- Aufgaben -
• 1. Gib an, ob die folgenden Aussagen zum Textauszug stimmen, und belege jede Antwort (Ja oder Nein) mit den entscheidenden Worten des Textauszugs als wörtlichem Zitat. (a) Philosophie und Wissenschaft waren vor zweitausend Jahren noch vereint. (b) Die Wissenschaft besaß immer längere Halbwertszeiten. (c) Alle Fußnoten des Originals wurden beibehalten.
• 2. Schreib aus dem Textauszug den Abschnitt von „6. Die Grundsatzfrage: der“ bis einschließlich „der Erkenntnis überrollt.“ genau ab.

- Textauszug -
(Zahlreich erläuternde oder auf Quellen verweisende Fußnoten
des Originals bis auf einige Ausnahmen weggelassen).
6. Die Grundsatzfrage: der Streit zwischen Philosophie und Wissenschaft
Es war
nur eine Frage der Zeit, dass unsere beiden Protagonisten in den Abgrund fallen
sollten, den die auseinander treibenden Kontinente der Philosophie und der
Wissenschaft aufgerissen haben. Noch vor zweitausend, ja vor vierhundert Jahren
vereint – in ihrer Jugend –, waren diese Denkdisziplinen nun auseinander
gedriftet. Sprach man damals noch von einer philosophia
perennis, einer „immerwährenden Philosophie“, nach der sich bestimmte
philosophische Einsichten über Zeiten und Kulturen hinweg erhalten sollten, so
besaß die sich stürmisch entwickelnde Wissenschaft immer kürzere
Halbwertszeiten. Hypothesen, Theorien, Annahmen erblickten das Licht der Welt,
lebten eine kurze Zeit und wurden vom Fortschritt der Erkenntnis überrollt.

- Bereitgestellte Daten -
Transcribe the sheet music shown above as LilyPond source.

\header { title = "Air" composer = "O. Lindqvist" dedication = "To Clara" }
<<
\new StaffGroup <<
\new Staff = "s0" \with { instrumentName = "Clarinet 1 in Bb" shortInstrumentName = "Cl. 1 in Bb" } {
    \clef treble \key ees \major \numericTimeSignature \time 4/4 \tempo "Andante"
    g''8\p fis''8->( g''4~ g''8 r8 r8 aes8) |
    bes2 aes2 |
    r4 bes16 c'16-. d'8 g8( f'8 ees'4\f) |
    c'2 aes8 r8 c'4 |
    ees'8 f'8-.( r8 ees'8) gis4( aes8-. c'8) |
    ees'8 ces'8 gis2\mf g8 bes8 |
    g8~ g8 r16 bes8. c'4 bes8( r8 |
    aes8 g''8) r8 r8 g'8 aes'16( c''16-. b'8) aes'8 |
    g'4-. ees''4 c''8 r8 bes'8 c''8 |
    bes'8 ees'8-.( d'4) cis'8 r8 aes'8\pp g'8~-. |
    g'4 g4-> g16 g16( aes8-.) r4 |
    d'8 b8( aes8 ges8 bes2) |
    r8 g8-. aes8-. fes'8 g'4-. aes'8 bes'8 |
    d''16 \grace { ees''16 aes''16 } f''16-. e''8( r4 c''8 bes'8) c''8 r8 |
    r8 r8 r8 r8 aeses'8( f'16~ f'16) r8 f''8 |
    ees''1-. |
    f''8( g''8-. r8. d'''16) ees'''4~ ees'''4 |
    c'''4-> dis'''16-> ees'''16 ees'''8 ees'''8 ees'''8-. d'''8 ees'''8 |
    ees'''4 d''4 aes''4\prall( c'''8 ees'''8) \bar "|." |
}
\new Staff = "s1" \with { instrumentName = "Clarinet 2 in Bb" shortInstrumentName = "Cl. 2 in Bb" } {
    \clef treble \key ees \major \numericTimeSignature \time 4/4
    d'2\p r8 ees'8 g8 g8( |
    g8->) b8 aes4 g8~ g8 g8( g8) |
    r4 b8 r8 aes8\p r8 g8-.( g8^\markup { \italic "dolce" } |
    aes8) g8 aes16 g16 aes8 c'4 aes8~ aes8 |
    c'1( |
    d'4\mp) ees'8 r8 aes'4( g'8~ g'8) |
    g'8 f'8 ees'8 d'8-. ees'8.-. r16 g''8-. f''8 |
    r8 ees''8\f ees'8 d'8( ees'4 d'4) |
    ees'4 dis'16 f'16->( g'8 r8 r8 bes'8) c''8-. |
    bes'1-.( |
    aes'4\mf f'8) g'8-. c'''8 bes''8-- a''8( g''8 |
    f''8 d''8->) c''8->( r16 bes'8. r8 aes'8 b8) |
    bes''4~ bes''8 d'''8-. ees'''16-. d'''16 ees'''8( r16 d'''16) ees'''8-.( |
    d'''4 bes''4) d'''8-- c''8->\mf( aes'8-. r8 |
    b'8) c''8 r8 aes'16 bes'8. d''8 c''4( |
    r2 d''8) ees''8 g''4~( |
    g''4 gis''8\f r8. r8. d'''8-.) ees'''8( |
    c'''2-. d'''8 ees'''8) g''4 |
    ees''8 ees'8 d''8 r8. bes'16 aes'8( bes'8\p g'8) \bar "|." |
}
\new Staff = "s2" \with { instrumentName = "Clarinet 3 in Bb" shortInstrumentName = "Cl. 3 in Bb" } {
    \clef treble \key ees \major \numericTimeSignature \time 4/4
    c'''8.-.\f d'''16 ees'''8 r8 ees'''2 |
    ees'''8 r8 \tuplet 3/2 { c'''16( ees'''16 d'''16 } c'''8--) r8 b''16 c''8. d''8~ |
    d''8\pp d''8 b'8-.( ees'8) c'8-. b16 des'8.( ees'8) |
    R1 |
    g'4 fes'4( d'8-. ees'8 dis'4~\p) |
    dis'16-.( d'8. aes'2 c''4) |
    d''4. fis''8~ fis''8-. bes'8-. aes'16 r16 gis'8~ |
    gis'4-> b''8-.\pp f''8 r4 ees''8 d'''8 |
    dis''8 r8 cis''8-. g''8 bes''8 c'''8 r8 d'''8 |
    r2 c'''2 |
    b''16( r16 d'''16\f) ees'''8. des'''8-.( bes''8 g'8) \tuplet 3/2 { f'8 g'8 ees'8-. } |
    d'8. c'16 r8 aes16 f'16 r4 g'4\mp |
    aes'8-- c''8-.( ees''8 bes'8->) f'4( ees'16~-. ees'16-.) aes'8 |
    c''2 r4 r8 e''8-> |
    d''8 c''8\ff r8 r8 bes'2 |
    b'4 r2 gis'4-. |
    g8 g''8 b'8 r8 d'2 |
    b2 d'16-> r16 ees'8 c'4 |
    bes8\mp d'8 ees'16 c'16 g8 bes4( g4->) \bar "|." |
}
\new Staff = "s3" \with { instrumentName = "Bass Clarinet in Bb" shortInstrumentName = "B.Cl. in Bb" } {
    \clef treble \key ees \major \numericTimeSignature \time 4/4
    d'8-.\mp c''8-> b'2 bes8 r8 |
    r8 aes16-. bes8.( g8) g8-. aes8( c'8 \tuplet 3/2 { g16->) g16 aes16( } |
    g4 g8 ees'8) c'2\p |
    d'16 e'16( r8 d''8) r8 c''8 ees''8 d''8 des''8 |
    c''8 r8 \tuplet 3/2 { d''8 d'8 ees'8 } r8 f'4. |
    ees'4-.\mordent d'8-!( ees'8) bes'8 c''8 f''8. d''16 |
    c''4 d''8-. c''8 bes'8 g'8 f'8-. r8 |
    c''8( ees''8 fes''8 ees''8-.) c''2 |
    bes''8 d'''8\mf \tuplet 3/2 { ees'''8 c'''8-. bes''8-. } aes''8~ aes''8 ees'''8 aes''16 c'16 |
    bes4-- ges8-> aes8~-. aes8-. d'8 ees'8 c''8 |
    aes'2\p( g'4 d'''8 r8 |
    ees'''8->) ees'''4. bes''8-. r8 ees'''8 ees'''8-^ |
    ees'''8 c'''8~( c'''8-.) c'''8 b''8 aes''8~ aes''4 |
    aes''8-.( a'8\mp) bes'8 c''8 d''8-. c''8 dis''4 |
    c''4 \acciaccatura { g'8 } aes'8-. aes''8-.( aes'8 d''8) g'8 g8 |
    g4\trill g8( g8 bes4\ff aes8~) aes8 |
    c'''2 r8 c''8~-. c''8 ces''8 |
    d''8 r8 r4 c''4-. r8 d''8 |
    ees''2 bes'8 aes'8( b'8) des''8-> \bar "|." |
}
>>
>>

- Lösungen -
• 1.
(a) Ja: „Noch vor zweitausend, ja vor vierhundert Jahren vereint“
(b) Nein: „besaß die sich stürmisch entwickelnde Wissenschaft immer kürzere Halbwertszeiten“
(c) Nein: „Fußnoten des Originals bis auf einige Ausnahmen weggelassen“

• 2.
6. Die Grundsatzfrage: der Streit zwischen Philosophie und Wissenschaft
Es war
nur eine Frage der Zeit, dass unsere beiden Protagonisten in den Abgrund fallen
sollten, den die auseinander treibenden Kontinente der Philosophie und der
Wissenschaft aufgerissen haben. Noch vor zweitausend, ja vor vierhundert Jahren
vereint – in ihrer Jugend –, waren diese Denkdisziplinen nun auseinander
gedriftet. Sprach man damals noch von einer philosophia
perennis, einer „immerwährenden Philosophie“, nach der sich bestimmte
philosophische Einsichten über Zeiten und Kulturen hinweg erhalten sollten, so
besaß die sich stürmisch entwickelnde Wissenschaft immer kürzere
Halbwertszeiten. Hypothesen, Theorien, Annahmen erblickten das Licht der Welt,
lebten eine kurze Zeit und wurden vom Fortschritt der Erkenntnis überrollt.